The first thing I noticed was I started eating a really lot of butter. Breakfast consisted of my fermented carrot/coconut/ginger delight, butter, cheese, and strips of raw meat dipped in turmeric and salt. I ate a few bites of butter then kept eating it until ½ pound was completely gone in one sitting.
Then I would go to the coffee shop and add another ¼ pound stick of butter to a cup of coffee. I might have two of these on the average day. Then I would eat another ¼ pound for supper. So I ended up easily eating a pound of butter a day.
I was sort of thinking it wasn’t working. After all this time of soaking in ice cold water all summer and sleeping outdoors, I would expect more cold tolerance. Why were my fingers going numb? I would arrive at the coffee shop almost comatose, unable to unzip my bag and pull out my credit card and speak a few words to place my order.
But within a few days of this I realized it did seem to be working. Although it was harsh waking up, I bounced back and felt very grounded, calm and at ease later. I slept incredibly well and got a lot of work done and went to a lot of social functions. I walked and biked several miles per day, almost always having good energy and lots of it.
1—Hands swelled up and stayed swollen and red. They did not hurt, although ends of fingers seemed to feel numb. Hands became far more cold tolerant after a couple weeks. They could move in cold weather…to a larger degree…more cold tolerance. Looked funny and hands felt more strong and would not fit inside a wide mouth mason jar like they did before.
3—Chronic shoulder injury healed. I spent some time every day pushing my shoulder and neck muscles against tree limbs and logs to break up scar tissue fascia for it to realign.
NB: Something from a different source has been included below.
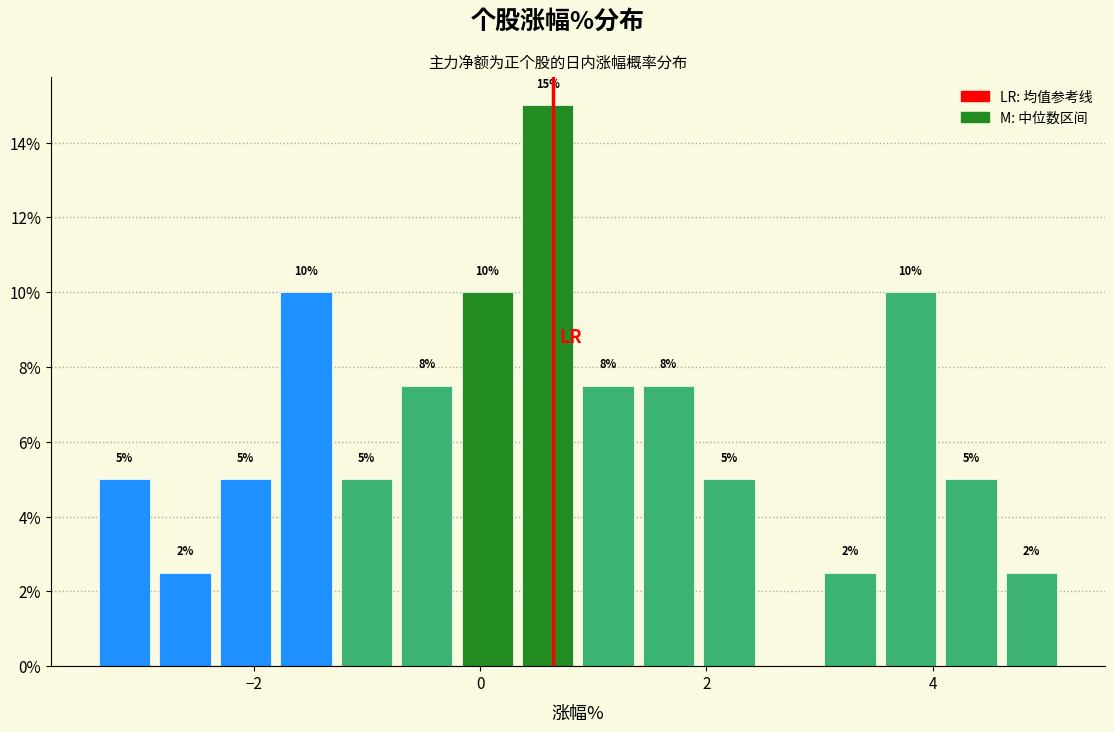

Around what value on the x-axis is the tallest bar? Give the approximate position of its centre, as read against the axis.

0.6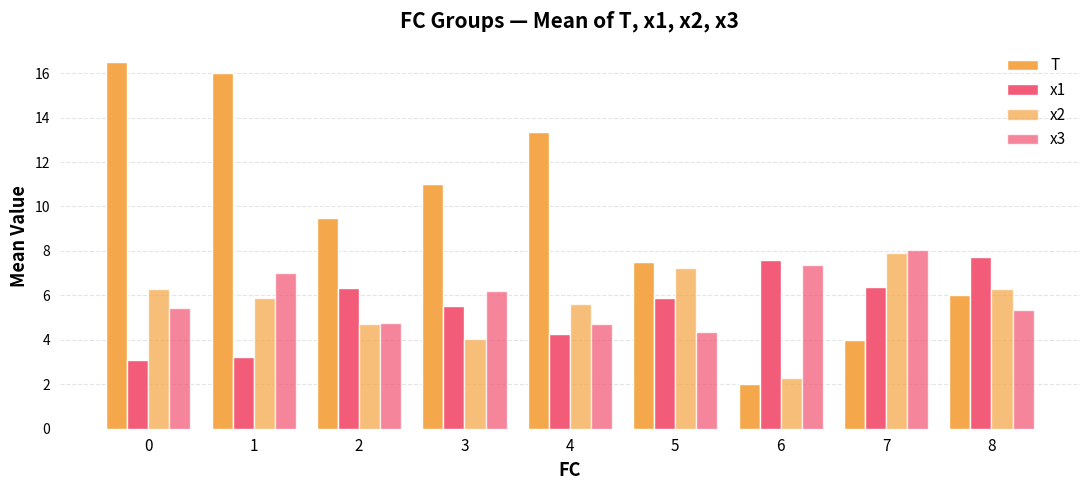

How many categories are shown in the chart?

9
I also did some weight lifting which not only generated heat but rebuilt parts of my shoulder that had atrophied from the injury. I also went to ‘Dance Church’ and moved my body in ways that helped it increase flexibility and alignment. But I had no body work, physical therapy, or professional help of any kind. Injury had been on the mend for one and a half years.
6—I felt very calm and at ease. I felt like breathing the air was like drinking nectar. Not just the air, but I could feel something else that I couldn’t feel inside a house or building. This sensation would put me to sleep.
7—I became uncomfortable inside a building or house. When other people perceived the temp being too cold, I was already feeling too hot. This sometimes got in the way of social functions. I started wearing no shirt when visiting family.